Art-iculate: Michael Landy - Art World Portraits

Michael Landy, self-portrait, 2008 © National Portrait Gallery
One of my favourites among the prolific YBA’s is fame shirking Michael Landy - an artist whom I’ve written about several times for various editorials - whose newest exhibition Michael Landy: Art World Portraits is showing in room 40 of the National Portrait Gallery until 17th July and is absolutely free – just waiting for your perusal.

Grouped together for the first time, twelve pencil-drawn portraits are on display focusing on sitters taken from across the art world, many of personal significance to Landy himself, being fellow mover and shakers within the YBA movement of the mid ‘90s. The exhibition includes a self-portrait of Landy himself and eleven other portraits of Michael Craig-Martin, Norman Rosenthal, Charles Booth-Clibborn, Rachel Whiteread, Carl Freedman, Ian Davenport, Sarah Lucas, Maureen Paley, James Lingwood, Karsten Schubert and Gillian Wearing – Landy’s long-term partner.

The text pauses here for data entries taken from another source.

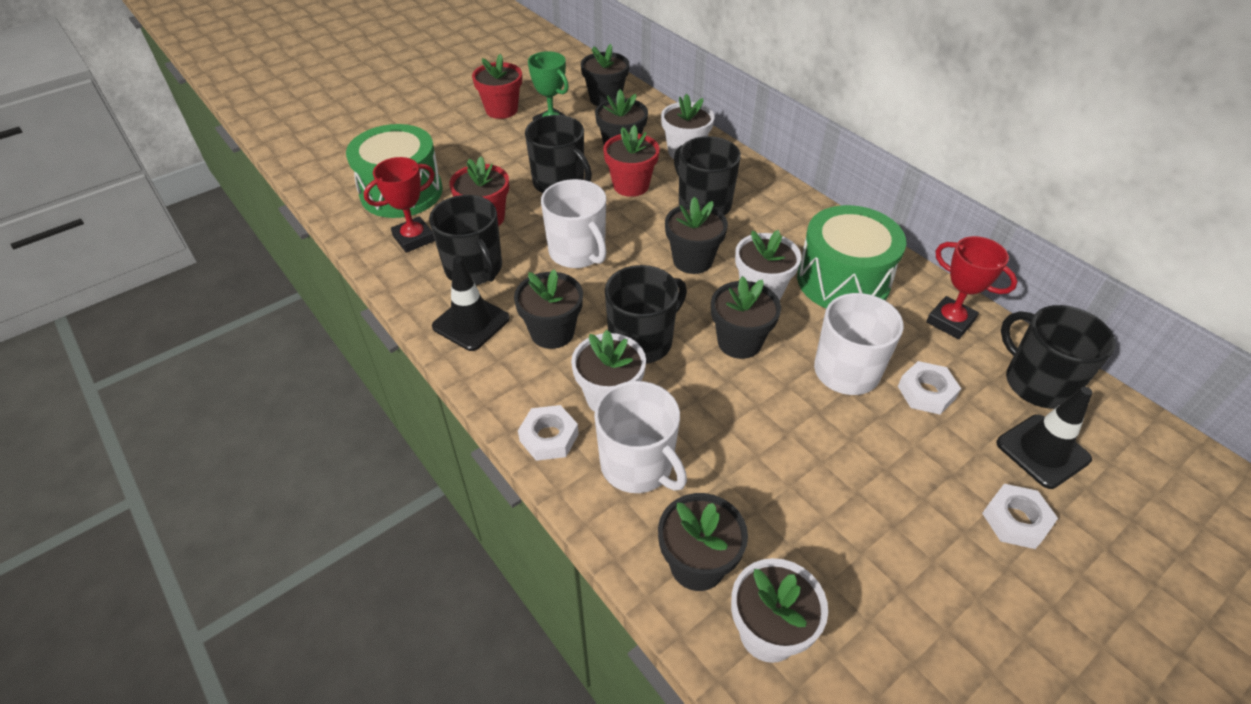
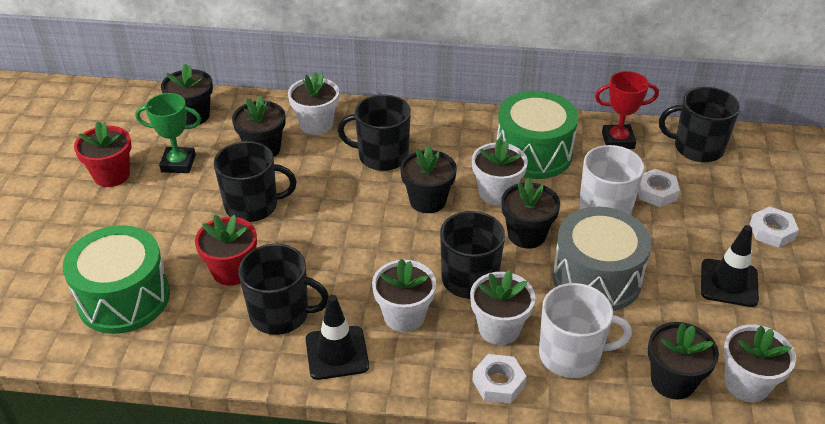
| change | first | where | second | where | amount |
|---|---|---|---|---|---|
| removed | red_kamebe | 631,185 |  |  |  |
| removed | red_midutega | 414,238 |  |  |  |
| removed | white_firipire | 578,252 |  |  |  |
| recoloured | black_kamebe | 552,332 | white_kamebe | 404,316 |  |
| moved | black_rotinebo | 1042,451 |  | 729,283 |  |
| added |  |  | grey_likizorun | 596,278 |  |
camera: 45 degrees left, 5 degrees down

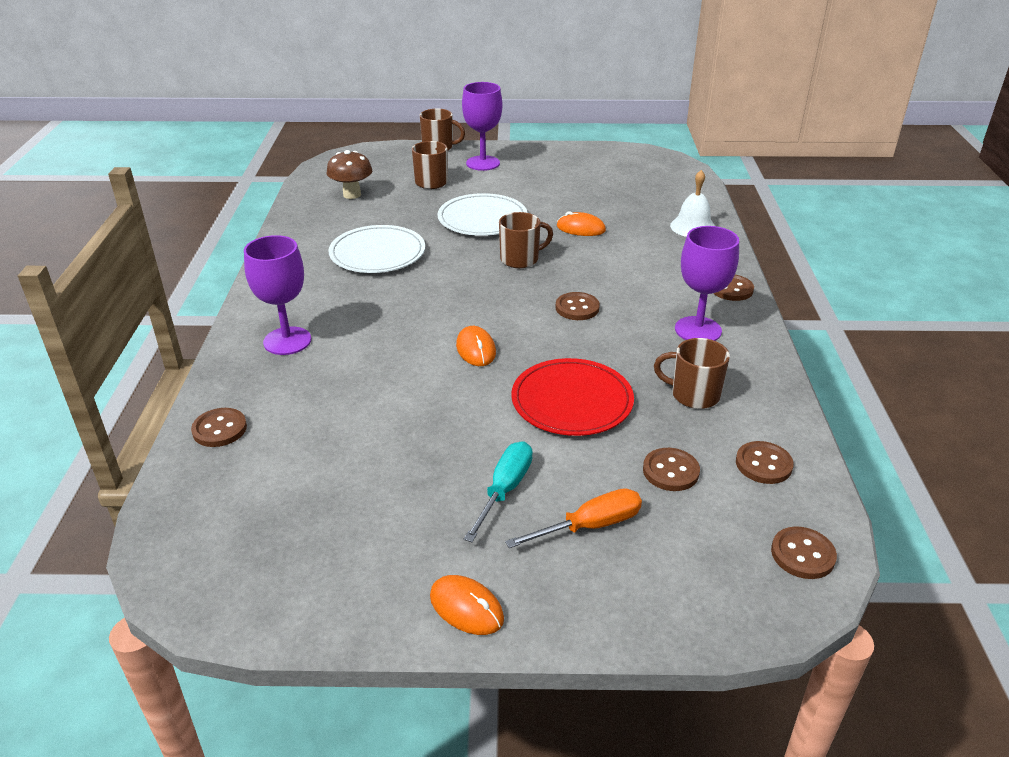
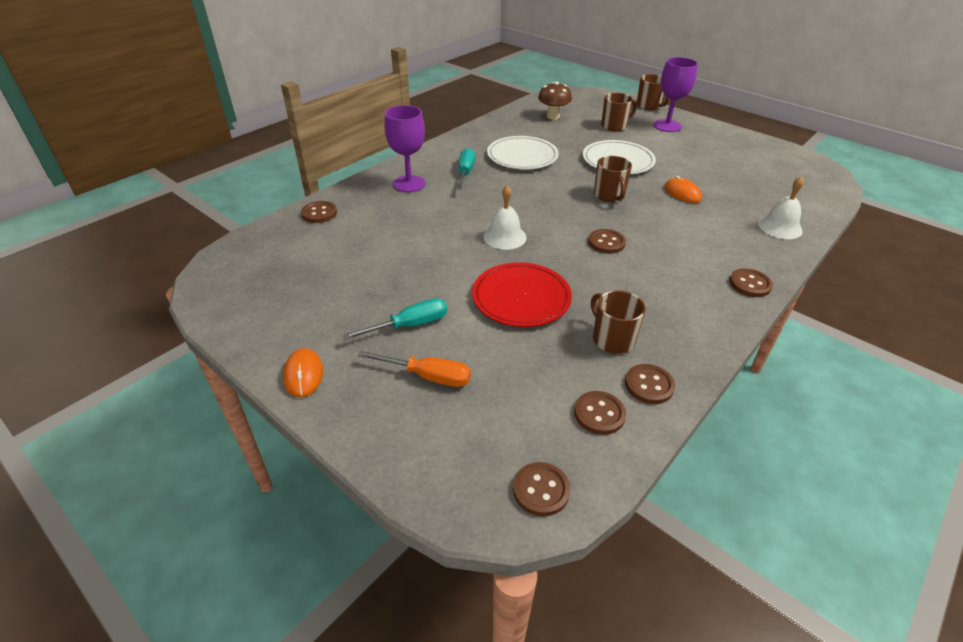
| change | first | where | second | where | amount |
|---|---|---|---|---|---|
| turned | brown_firipire | 520,259 |  | 609,196 | 60 degrees clockwise |
| removed |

Gillian Wearing by Michael Landy © Michael Landy / Courtesy the artist and Thomas Dane Gallery, London
Created as part of a larger project which lasted for over a period of almost a year in 2008, the Art World Portraits project saw Landy draw for eight hours a day, seven days a week, uncovering a perhaps obsessive desire to perfect his art. Whilst extremely gifted I perhaps underestimated the former YBA as a one-trick-pony in terms of creating thought-provoking personal and public large-scale installation pieces, clearly taking for granted that he might be a gifted natural artist, which shines through in this inspired exhibition.

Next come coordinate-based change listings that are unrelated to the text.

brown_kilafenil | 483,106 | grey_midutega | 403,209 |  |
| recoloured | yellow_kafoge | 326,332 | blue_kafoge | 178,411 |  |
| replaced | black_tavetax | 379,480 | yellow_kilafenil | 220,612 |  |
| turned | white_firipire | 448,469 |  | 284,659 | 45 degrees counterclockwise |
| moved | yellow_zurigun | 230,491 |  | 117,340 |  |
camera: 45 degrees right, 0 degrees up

Offering a way for Landy to reconnect with and spend time with the sitters whom had once had such an impact on his life/ career, the results are breathtaking and reveal an intimacy between the artist and sitters, underlined by an unequivocal desire for focus and perfection. Always beginning with the sitter’s left eye, Landy likened his drawing process to making an inventory of the face, creating a series of closely observed works, presented without necks or shoulders, floating ethereally on the page.

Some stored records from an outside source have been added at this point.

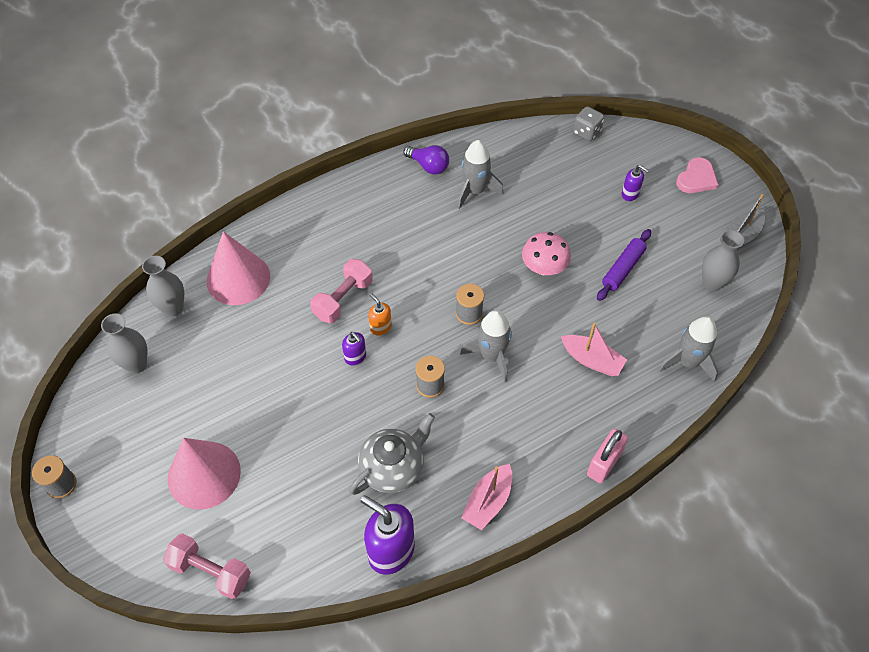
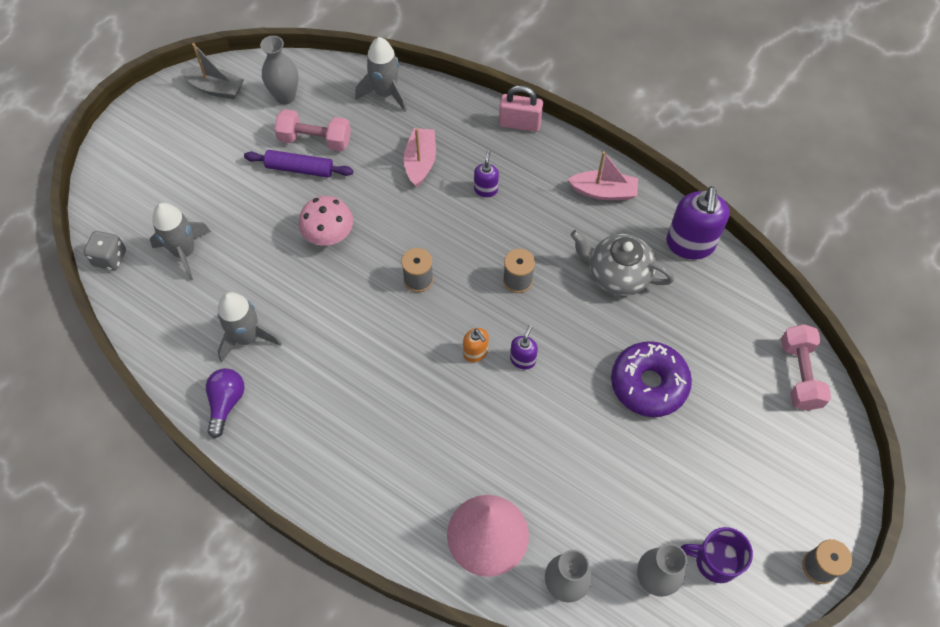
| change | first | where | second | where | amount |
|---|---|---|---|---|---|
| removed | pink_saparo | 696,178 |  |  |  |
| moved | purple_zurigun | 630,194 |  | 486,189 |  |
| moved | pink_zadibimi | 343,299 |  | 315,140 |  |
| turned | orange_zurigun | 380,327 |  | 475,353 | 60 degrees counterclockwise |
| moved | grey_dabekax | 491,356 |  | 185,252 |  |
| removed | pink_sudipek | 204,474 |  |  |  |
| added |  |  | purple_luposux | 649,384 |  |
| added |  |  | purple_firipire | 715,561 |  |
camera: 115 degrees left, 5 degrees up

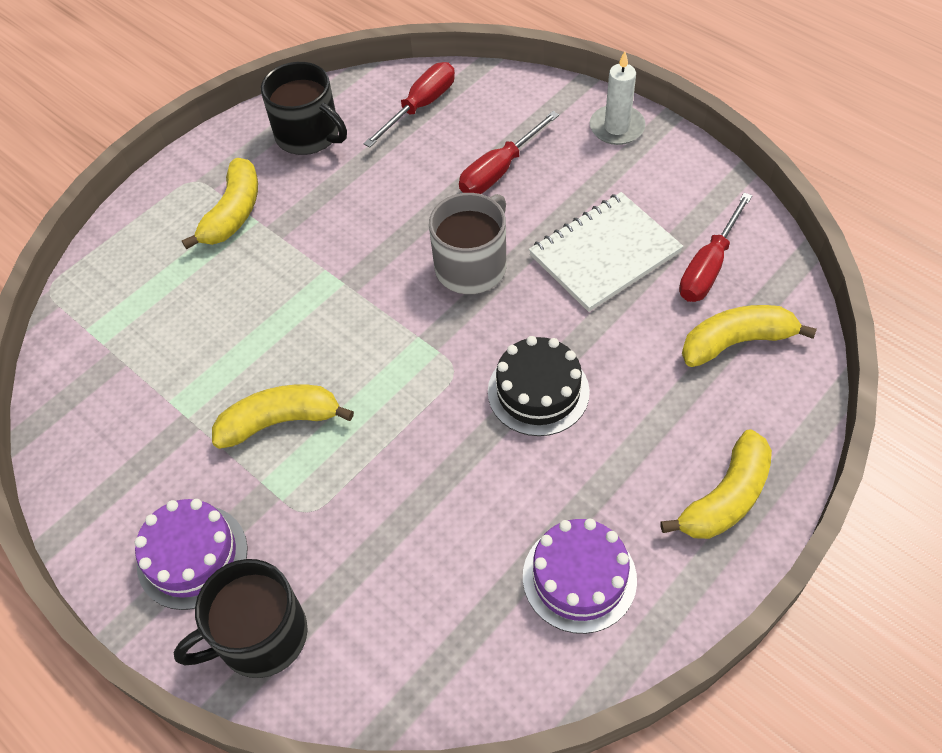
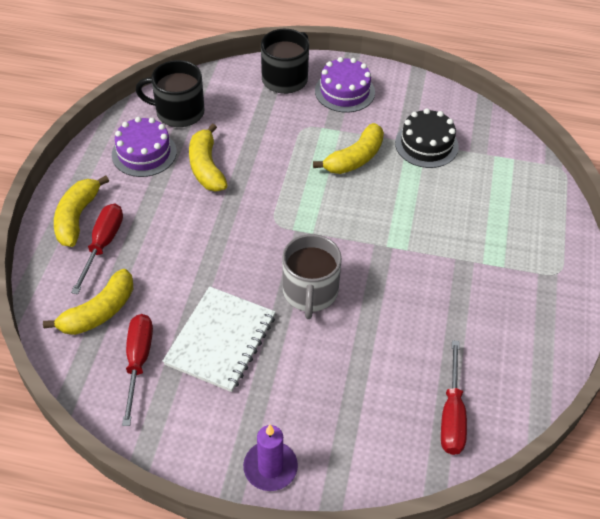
| change | first | where | second | where | amount |
|---|---|---|---|---|---|
| recoloured | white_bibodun | 617,127 | purple_bibodun | 270,467 |  |
| moved | black_firipire | 309,135 |  | 178,112 |  |
| moved | red_fituzokun | 499,170 |  | 102,245 |  |
| moved | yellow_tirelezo | 233,213 |  | 206,167 |  |
| moved | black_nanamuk | 538,391 |  | 426,144 |  |
camera: 145 degrees right, 5 degrees down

What shone through most in the portraits for me was Landy’s extreme attention to detail, which was phenomenal, depicting the most perfectly detailed freckles, wispy hairs on and inside ears, stubble and all of the things that reflect age such as wrinkles and sunken eyes that a good photograph might even miss.
Whilst the works are simple creations born from pencil on paper, Landy leaves no stone unturned, creating light, calm and gentle portraits which are evidence of the his engagement with portraiture and his superior and perhaps often wasted skills as a draughtsman.